--- Problem to work on ---
Take the listing that follows and copy it precisely.
┏━━
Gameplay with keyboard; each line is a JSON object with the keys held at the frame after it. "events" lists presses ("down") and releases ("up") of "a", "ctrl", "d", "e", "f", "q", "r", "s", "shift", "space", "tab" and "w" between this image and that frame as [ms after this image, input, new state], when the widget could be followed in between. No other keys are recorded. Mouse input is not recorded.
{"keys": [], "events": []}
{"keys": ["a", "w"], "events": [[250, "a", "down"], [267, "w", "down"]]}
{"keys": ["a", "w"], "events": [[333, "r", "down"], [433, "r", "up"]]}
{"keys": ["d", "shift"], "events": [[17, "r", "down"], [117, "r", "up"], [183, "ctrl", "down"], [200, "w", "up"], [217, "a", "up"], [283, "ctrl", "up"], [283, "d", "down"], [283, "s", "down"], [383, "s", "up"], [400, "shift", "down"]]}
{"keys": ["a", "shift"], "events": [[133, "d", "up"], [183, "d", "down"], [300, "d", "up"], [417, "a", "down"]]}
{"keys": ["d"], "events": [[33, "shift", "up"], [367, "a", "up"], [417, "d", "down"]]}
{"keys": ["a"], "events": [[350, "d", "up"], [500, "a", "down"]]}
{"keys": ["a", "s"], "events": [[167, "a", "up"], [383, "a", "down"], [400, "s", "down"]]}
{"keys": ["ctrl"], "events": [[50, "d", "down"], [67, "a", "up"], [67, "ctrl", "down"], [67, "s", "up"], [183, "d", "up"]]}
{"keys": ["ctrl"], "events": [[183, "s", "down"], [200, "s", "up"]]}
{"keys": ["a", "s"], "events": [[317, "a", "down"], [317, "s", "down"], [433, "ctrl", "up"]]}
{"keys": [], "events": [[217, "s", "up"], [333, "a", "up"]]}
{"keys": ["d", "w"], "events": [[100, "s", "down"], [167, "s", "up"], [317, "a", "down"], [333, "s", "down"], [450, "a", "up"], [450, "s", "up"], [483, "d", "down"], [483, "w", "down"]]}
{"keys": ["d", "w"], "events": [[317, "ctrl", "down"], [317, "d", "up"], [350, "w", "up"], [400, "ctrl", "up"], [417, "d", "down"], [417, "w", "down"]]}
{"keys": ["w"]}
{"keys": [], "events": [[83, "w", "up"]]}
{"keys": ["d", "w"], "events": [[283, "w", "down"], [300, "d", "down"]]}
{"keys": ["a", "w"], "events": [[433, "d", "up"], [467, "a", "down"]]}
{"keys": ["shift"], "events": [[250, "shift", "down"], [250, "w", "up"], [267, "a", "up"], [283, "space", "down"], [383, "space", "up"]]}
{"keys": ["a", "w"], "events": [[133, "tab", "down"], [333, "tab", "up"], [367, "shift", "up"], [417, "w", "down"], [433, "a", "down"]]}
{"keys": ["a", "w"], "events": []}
┗━━
--- Result for this exercise ---
Gameplay with keyboard; each line is a JSON object with the keys held at the frame after it. "events" lists presses ("down") and releases ("up") of "a", "ctrl", "d", "e", "f", "q", "r", "s", "shift", "space", "tab" and "w" between this image and that frame as [ms after this image, input, new state], when the widget could be followed in between. No other keys are recorded. Mouse input is not recorded.
{"keys": [], "events": []}
{"keys": ["a", "w"], "events": [[250, "a", "down"], [267, "w", "down"]]}
{"keys": ["a", "w"], "events": [[333, "r", "down"], [433, "r", "up"]]}
{"keys": ["d", "shift"], "events": [[17, "r", "down"], [117, "r", "up"], [183, "ctrl", "down"], [200, "w", "up"], [217, "a", "up"], [283, "ctrl", "up"], [283, "d", "down"], [283, "s", "down"], [383, "s", "up"], [400, "shift", "down"]]}
{"keys": ["a", "shift"], "events": [[133, "d", "up"], [183, "d", "down"], [300, "d", "up"], [417, "a", "down"]]}
{"keys": ["d"], "events": [[33, "shift", "up"], [367, "a", "up"], [417, "d", "down"]]}
{"keys": ["a"], "events": [[350, "d", "up"], [500, "a", "down"]]}
{"keys": ["a", "s"], "events": [[167, "a", "up"], [383, "a", "down"], [400, "s", "down"]]}
{"keys": ["ctrl"], "events": [[50, "d", "down"], [67, "a", "up"], [67, "ctrl", "down"], [67, "s", "up"], [183, "d", "up"]]}
{"keys": ["ctrl"], "events": [[183, "s", "down"], [200, "s", "up"]]}
{"keys": ["a", "s"], "events": [[317, "a", "down"], [317, "s", "down"], [433, "ctrl", "up"]]}
{"keys": [], "events": [[217, "s", "up"], [333, "a", "up"]]}
{"keys": ["d", "w"], "events": [[100, "s", "down"], [167, "s", "up"], [317, "a", "down"], [333, "s", "down"], [450, "a", "up"], [450, "s", "up"], [483, "d", "down"], [483, "w", "down"]]}
{"keys": ["d", "w"], "events": [[317, "ctrl", "down"], [317, "d", "up"], [350, "w", "up"], [400, "ctrl", "up"], [417, "d", "down"], [417, "w", "down"]]}
{"keys": ["w"]}
{"keys": [], "events": [[83, "w", "up"]]}
{"keys": ["d", "w"], "events": [[283, "w", "down"], [300, "d", "down"]]}
{"keys": ["a", "w"], "events": [[433, "d", "up"], [467, "a", "down"]]}
{"keys": ["shift"], "events": [[250, "shift", "down"], [250, "w", "up"], [267, "a", "up"], [283, "space", "down"], [383, "space", "up"]]}
{"keys": ["a", "w"], "events": [[133, "tab", "down"], [333, "tab", "up"], [367, "shift", "up"], [417, "w", "down"], [433, "a", "down"]]}
{"keys": ["a", "w"], "events": []}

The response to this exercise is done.